Faithful Olaleru

Posted on Apr 25, 2023 • Edited on May 12, 2023

Reverse Engineering a Chatbot Project: Exploring the Integration of ChatGPT, LangChain.js, and Pinecone

#chatgpt #pinecone #langchain #nextjs

TABLE OF CONTENT

⚙️ Introduction
🧰 What You Need
🛠 Setup
📲 Ingest Data
⛓ Creating Chains
📟 Server-sent Events
📋 Conclusion
🔗 Helpful Links

⚙️ INTRODUCTION

The use of artificial intelligence (AI) and natural language processing (NLP) has revolutionized the way we interact with technology. Chatbots, in particular, have become a popular tool for businesses to provide customer support, answer inquiries, and even generate leads. However, building a chatbot that can understand natural language and respond appropriately is a complex task.

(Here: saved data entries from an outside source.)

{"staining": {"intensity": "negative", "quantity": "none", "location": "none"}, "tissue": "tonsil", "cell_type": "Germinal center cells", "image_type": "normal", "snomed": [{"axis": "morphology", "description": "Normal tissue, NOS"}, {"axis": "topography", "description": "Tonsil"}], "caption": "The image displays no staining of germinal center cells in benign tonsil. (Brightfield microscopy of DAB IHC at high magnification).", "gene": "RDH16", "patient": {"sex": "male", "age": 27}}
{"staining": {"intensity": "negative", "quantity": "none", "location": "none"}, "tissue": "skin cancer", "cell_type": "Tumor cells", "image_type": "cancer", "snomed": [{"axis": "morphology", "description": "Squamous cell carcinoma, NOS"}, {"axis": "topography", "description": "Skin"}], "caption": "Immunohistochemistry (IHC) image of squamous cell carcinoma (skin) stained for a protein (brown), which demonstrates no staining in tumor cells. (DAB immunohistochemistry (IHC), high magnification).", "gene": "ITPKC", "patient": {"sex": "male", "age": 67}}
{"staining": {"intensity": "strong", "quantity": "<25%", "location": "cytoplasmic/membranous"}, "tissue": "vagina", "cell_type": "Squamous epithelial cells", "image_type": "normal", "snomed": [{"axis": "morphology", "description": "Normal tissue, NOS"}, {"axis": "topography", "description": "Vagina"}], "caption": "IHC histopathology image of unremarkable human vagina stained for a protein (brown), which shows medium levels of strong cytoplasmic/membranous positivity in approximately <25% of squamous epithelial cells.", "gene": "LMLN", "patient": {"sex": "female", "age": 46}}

In this article, we will reverse engineer a chatbot application that was originally built to give legal advise by building our own chatbot that would do something else e.g Personal Assistant. The original project was built with ChatGPT, a state-of-the-art large language model (LLM) developed by OpenAI, LangChain.js, a JavaScript library for NLP tasks, and Pinecone, a powerful machine learning serving system. While reverse engineering this project, we will also uncover the inner workings of how these technologies interact, shed light on their capabilities, and explore the possibilities of leveraging their combined potential. So, let's dive!

🧰 WHAT YOU NEED

Npm & node installed on your PC
OpenAI API Key
Pinecone API Key, Environment name & Index name

🛠 SETUP

We will use Next.js just like the original project. So create a Next app with Typescript & Tailwind. If you not sure how to, check here.

Next we edit our tsconfig.json file so it looks just like below.

Don’t forget to set the target to “es2020”.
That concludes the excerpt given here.